=== What the task asks ===
Return each line below holding the string "axial".

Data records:
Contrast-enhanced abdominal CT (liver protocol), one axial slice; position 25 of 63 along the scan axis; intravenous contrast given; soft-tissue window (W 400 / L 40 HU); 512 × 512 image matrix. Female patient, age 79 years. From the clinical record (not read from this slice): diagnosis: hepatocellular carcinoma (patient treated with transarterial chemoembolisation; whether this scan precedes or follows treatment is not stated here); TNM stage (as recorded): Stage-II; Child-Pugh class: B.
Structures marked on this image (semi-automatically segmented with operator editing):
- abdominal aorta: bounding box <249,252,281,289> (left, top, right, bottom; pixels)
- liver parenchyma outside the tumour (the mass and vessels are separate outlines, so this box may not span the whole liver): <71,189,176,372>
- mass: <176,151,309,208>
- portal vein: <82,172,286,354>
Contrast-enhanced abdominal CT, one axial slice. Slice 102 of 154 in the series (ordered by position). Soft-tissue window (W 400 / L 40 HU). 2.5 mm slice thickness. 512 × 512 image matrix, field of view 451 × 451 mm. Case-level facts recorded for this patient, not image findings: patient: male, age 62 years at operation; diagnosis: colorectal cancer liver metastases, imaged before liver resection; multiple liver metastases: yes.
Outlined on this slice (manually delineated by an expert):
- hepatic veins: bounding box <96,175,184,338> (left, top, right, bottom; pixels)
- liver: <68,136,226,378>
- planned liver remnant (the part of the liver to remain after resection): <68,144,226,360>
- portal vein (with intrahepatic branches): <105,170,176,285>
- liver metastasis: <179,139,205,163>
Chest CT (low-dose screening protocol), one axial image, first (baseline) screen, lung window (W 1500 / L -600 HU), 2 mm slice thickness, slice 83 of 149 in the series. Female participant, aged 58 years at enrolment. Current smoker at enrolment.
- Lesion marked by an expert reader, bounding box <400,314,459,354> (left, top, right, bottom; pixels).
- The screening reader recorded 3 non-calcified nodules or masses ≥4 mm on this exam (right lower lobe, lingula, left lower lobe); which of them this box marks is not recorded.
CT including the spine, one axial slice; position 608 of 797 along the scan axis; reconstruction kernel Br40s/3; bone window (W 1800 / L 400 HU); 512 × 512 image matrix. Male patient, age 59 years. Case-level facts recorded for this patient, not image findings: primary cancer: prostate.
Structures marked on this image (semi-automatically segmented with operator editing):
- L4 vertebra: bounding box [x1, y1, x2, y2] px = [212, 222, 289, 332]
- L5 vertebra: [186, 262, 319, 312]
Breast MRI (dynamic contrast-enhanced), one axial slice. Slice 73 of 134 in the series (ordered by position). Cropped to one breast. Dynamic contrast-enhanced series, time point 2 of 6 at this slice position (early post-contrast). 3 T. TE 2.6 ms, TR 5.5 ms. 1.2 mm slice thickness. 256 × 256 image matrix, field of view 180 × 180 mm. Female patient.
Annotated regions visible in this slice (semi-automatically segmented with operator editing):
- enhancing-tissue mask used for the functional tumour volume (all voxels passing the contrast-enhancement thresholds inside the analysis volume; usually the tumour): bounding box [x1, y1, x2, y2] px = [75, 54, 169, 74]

=== Reply ===
Contrast-enhanced abdominal CT (liver protocol), one axial slice; position 25 of 63 along the scan axis; intravenous contrast given; soft-tissue window (W 400 / L 40 HU); 512 × 512 image matrix. Female patient, age 79 years. From the clinical record (not read from this slice): diagnosis: hepatocellular carcinoma (patient treated with transarterial chemoembolisation; whether this scan precedes or follows treatment is not stated here); TNM stage (as recorded): Stage-II; Child-Pugh class: B.
Contrast-enhanced abdominal CT, one axial slice. Slice 102 of 154 in the series (ordered by position). Soft-tissue window (W 400 / L 40 HU). 2.5 mm slice thickness. 512 × 512 image matrix, field of view 451 × 451 mm. Case-level facts recorded for this patient, not image findings: patient: male, age 62 years at operation; diagnosis: colorectal cancer liver metastases, imaged before liver resection; multiple liver metastases: yes.
Chest CT (low-dose screening protocol), one axial image, first (baseline) screen, lung window (W 1500 / L -600 HU), 2 mm slice thickness, slice 83 of 149 in the series. Female participant, aged 58 years at enrolment. Current smoker at enrolment.
CT including the spine, one axial slice; position 608 of 797 along the scan axis; reconstruction kernel Br40s/3; bone window (W 1800 / L 400 HU); 512 × 512 image matrix. Male patient, age 59 years. Case-level facts recorded for this patient, not image findings: primary cancer: prostate.
Breast MRI (dynamic contrast-enhanced), one axial slice. Slice 73 of 134 in the series (ordered by position). Cropped to one breast. Dynamic contrast-enhanced series, time point 2 of 6 at this slice position (early post-contrast). 3 T. TE 2.6 ms, TR 5.5 ms. 1.2 mm slice thickness. 256 × 256 image matrix, field of view 180 × 180 mm. Female patient.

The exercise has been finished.